Question
A box contains $N_1$ white balls, $N_2$ black balls, and $N_3$ red balls, where $N_1 + N_2 + N_3 = N$. Two balls are randomly selected from the box without replacement. Let $Y_1$, $Y_2$, and $Y_3$ denote the number of white, black, and red balls, respectively, observed in the sample. What is the variance of $Y_1$ and $Y_2$?
My working
We have
$$\begin{aligned}
Y_1 & = \sum_{i=1}^{N_1} \mathbb{1} \{\mathrm{white} \ \mathrm{marble} \ i \ \mathrm{chosen}\}\\
Y_2 & = \sum_{j=1}^{N_2} \mathbb{1} \{\mathrm{black} \ \mathrm{marble} \ j \ \mathrm{chosen}\}
\end{aligned}$$
Moreover, denote $X_i$ as $\mathbb{1} \{\mathrm{white} \ \mathrm{marble} \ i \ \mathrm{chosen}\}$.
$$\begin{aligned}
Var(Y_1) & = Var \left(\sum_{i=1}^{N_1} \mathbb{1} \{\mathrm{white} \ \mathrm{marble} \ i \ \mathrm{chosen}\}\right)\\
& = \sum_{i=1}^{N_1} Var(X_i) \\
& = \sum_{i=1}^{N_1} \left[E({X_i}^2) – E(X_i)^2 \right]\\
& = \sum_{i=1}^{N_1} E({X_i}) – \sum_{i=1}^{N_1}E(X_i)^2 \\
& = N_1 \left(\frac{N_1}{N}\right) – N_1 \left(\frac{N_1}{N} \right)^2 \\
& = \frac{N_1^2 (1-N)}{N^2}
\end{aligned}$$
By symmetry, $$Var(Y_2) = \frac{N_2^2 (1-N)}{N^2}.$$
I am uncertain of my calculations. Is my approach and answer correct?

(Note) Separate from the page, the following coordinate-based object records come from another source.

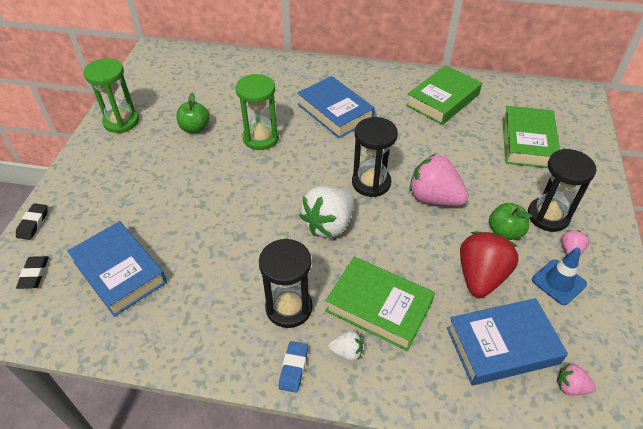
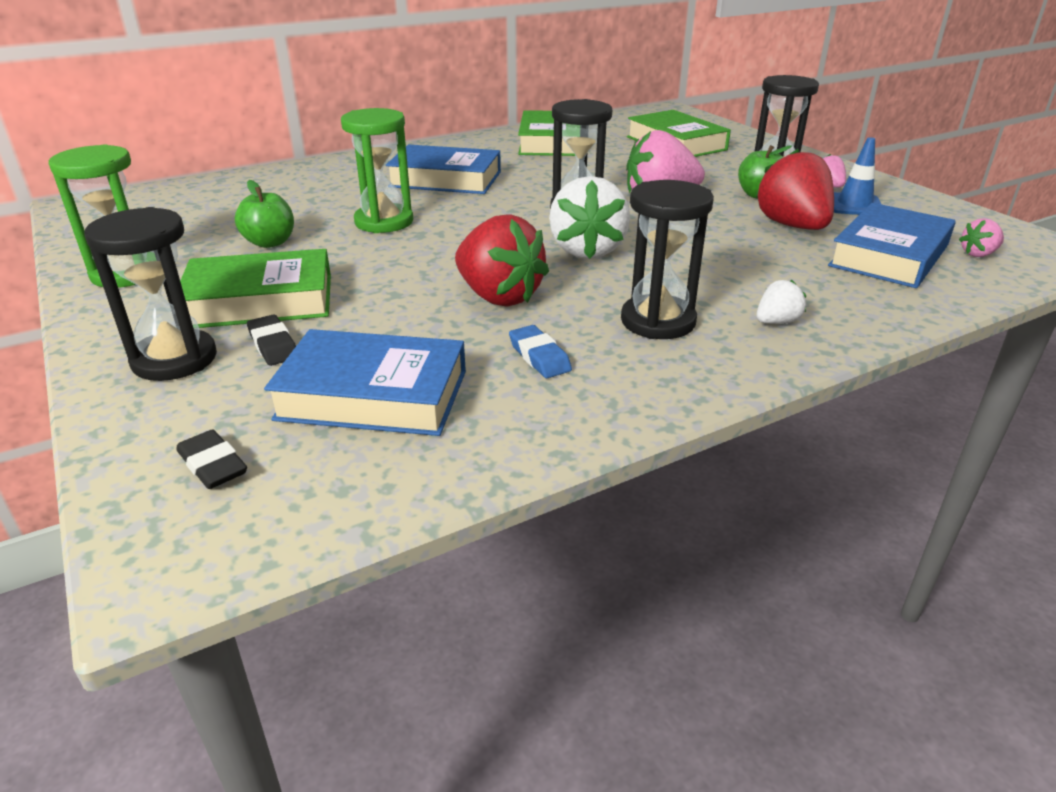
camera: 40 degrees left, 15 degrees down
black eraser [16,203,48,240] -> black eraser moved to [247,315,296,366]
blue eraser [279,341,308,393] -> blue eraser moved to [509,325,572,378]
green book [326,257,435,351] -> green book moved to [180,249,331,328]
none -> black hourglass [84,207,217,381]
none -> red strawberry [455,215,549,307]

Any intuitive explanation will be highly appreciated! 🙂
Edit
$$\begin{aligned}
E(Y_1^2) & = E\left(\sum_{i=1}^{N_1} \mathbb{1} \{\mathrm{white} \ \mathrm{marble} \ i \ \mathrm{chosen}\} \sum_{j=1}^{N_1-1} \mathbb{1} \{\mathrm{white} \ \mathrm{marble} \ j \ \mathrm{chosen}\}\right)\\
& = \sum_{i=1}^{N_1} \sum_{j=1}^{N_1-1} \mathbb{P} \{\mathrm{white} \ \mathrm{marble} \ i, \mathrm{white} \ \mathrm{marble} \ j \ \mathrm{chosen}\}\\
& = \sum_{i=1}^{N_1} \sum_{j=1}^{N_1-1} \left(\frac{2}{N}\right) \left(\frac{1}{N-1}\right) \\
& = N_1(N_1-1)\left(\frac{2}{N}\right) \left(\frac{1}{N-1} \right)
\end{aligned}$$
$$\begin{aligned}
\implies Var(Y_1) & = E(Y_1^2) – E(Y_1)^2\\
& = N_1(N_1-1)\left(\frac{2}{N}\right) \left(\frac{1}{N-1}\right) – \left(\frac{2N_1}{N}\right)^2\\
& = \frac{4N_1^2}{N^2(N-1)} – \frac{2N_1(N_1+1)}{N(N-1)}
\end{aligned}$$
By symmetry, $$Var(Y_2) = \frac{4N_2^2}{N^2(N-1)} – \frac{2N_2(N_2+1)}{N(N-1)}.$$
Best Answer
Let's first define some indicator variables: $$R_i=\begin{cases}1\;\;\;\; \text{if $i$th selected ball is red}\\0\;\;\;\; \text{otherwise}\end{cases}$$ We use $B_i$ and $W_i$ for black and white balls respectively.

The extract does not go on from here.